Die Kollektivräume der Hausgemeinschaft hingegen sind nicht als Nebenräume im Souterrain angelegt, sondern liegen vom Laubengang aus begehbar zentral im Gebäude auf zwei Ebenen, ineinander verschachtelt und teilweise mit Sichtverbindung untereinander: eine Küche mit Eßplatz, die für größere Einladungen oder Feste benutzt werden kann, die Waschküche, ein Raum für mögliches Teleworking und das erweiterte Wohnzimmer für alle, eine Bibliothek. Diese verfügt auf beiden Ebenen über einen Zugang, wobei sich der Raum bei Benutzung des unteren Eingangs über eine extrem steile, gewendelte Rampe erschließt, die seitens der Baubehörde nur deshalb genehmigt wurde, weil sie als „Bergskulptur“ (Benutzung auf eigene Gefahr) gewidmet wurde. Lediglich der Discoraum für die Jugendlichen ist im Keller untergebracht und auch separat von der Gasse aus zugänglich. Ins Hallenbad, in den Kindergarten oder ins Café spazieren die Mieter und Mieterinnen eine Gasse weiter in die „alte Sargfabrik“.
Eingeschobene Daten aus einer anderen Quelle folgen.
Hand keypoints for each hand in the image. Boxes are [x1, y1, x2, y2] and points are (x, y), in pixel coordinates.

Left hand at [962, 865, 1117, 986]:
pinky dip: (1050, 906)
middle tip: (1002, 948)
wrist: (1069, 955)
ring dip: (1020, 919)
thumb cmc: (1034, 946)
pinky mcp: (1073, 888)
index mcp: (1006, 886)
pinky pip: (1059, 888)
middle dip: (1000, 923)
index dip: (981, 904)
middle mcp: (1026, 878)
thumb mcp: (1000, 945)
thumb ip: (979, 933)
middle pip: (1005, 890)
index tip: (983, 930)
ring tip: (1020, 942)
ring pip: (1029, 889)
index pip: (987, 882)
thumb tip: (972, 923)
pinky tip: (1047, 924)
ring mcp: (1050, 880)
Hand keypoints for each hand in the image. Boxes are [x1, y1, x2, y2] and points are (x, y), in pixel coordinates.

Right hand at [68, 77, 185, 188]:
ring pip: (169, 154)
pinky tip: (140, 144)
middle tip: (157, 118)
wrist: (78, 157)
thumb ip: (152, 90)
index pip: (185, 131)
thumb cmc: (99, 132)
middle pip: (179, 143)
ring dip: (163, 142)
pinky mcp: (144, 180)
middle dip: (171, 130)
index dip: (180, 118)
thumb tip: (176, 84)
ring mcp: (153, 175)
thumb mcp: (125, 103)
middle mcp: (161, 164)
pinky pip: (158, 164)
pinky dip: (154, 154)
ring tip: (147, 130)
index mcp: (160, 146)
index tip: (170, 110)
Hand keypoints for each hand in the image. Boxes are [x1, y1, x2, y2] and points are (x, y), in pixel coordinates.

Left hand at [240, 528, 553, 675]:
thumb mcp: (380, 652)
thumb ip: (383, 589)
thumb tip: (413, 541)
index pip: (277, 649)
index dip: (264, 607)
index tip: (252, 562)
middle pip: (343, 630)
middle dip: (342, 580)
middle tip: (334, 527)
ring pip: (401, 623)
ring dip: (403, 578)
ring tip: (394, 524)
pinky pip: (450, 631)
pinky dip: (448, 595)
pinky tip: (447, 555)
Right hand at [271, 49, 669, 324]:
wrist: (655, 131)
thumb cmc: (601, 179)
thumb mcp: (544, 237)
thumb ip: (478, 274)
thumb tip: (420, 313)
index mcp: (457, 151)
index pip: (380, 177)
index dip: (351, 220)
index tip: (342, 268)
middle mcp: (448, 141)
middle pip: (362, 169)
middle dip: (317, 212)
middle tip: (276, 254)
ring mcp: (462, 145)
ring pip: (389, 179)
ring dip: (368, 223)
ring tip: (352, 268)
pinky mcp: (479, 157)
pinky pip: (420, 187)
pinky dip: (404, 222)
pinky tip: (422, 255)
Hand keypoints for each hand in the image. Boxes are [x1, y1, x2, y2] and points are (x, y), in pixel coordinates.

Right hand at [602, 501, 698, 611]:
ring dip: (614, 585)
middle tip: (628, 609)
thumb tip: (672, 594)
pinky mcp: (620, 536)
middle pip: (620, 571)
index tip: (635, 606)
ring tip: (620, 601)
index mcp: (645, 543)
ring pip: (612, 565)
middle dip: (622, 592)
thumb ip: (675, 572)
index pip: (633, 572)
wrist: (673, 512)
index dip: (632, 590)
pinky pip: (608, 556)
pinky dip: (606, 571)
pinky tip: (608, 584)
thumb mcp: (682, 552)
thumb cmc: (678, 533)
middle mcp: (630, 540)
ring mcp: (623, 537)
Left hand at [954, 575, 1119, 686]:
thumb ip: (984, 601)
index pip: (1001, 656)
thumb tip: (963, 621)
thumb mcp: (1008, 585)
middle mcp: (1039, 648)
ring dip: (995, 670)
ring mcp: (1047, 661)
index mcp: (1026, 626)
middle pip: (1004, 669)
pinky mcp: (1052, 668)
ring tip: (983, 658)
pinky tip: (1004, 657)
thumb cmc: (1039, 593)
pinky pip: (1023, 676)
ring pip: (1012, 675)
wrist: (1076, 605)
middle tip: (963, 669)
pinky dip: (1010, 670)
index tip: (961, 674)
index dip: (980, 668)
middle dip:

Dem von seiten des „Vereins für integrative Lebensgestaltung“ selbstauferlegten sozialen Anspruch wird dieses gelungene Integrationsprojekt nicht nur dadurch gerecht, daß auch Behindertenwohnungen und eine betreute Wohngemeinschaft für Kinder und Jugendliche Platz fanden, sondern er zeigt sich logischerweise in der Bewohnerstruktur. Alleinerziehende Mütter, geschiedene Männer sind jene, die auf eine erschwingliche, funktionierende soziale Infrastruktur angewiesen sind, um nicht häuslich zu vereinsamen. Die Nachfrage seitens der Frauen war so hoch, daß sogar ein Inserat aufgegeben werden mußte - „Miss sucht Männer!“ -, um eine bessere Durchmischung zu erreichen. 10 Prozent der Wohnungen werden mit befristeten Verträgen vergeben, damit ein gewisses Flexibilitätspotential gewahrt wird und neue Interessenten die Chance erhalten, in die „Sargfabrik“ einzuziehen. Die Fluktuation ist jedoch wesentlich geringer als erwünscht, wer einmal hier wohnt, möchte nicht mehr ausziehen. Durch das genossenschaftliche Prinzip hat sich eine Hausgemeinschaft gebildet, die die Verantwortung für die Pflege des Ganzen übernommen hat und dadurch offensichtlich für jeden einzelnen eine höhere Lebensqualität erzeugt als bei einer individualisierten Wohnform.

In Zeiten wie diesen, wo auch im sozialen Wohnbau die Gewinnmaximierung des Bauträgers im Vordergrund steht - siehe „G-town“ -, sind intelligente Projekte, wo die Architekten einen „sozialen Funktionalismus“ mit spannenden Formen und charmanten Details kombinieren, eine wahre Wohltat. Der Einsatz von Wohnbauförderungsgeldern erfolgt dieserart in optimaler Weise und schließt, wie die ungebremste Nachfrage von Bewerbern und Berwerberinnen zeigt, eine Lücke auf dem Wohnungsmarkt. Kollektive Wohnprojekte gab es schon viele, aber dieses scheint in ganz unwienerischer Art auch gut zu funktionieren. Der Bedarf an Projekten wie Mutter und Tochter Sargfabrik ist gegeben, hoffentlich sind die Architekten des Vereinslebens noch nicht müde und betreiben weiterhin eine geordnete „Familienplanung“.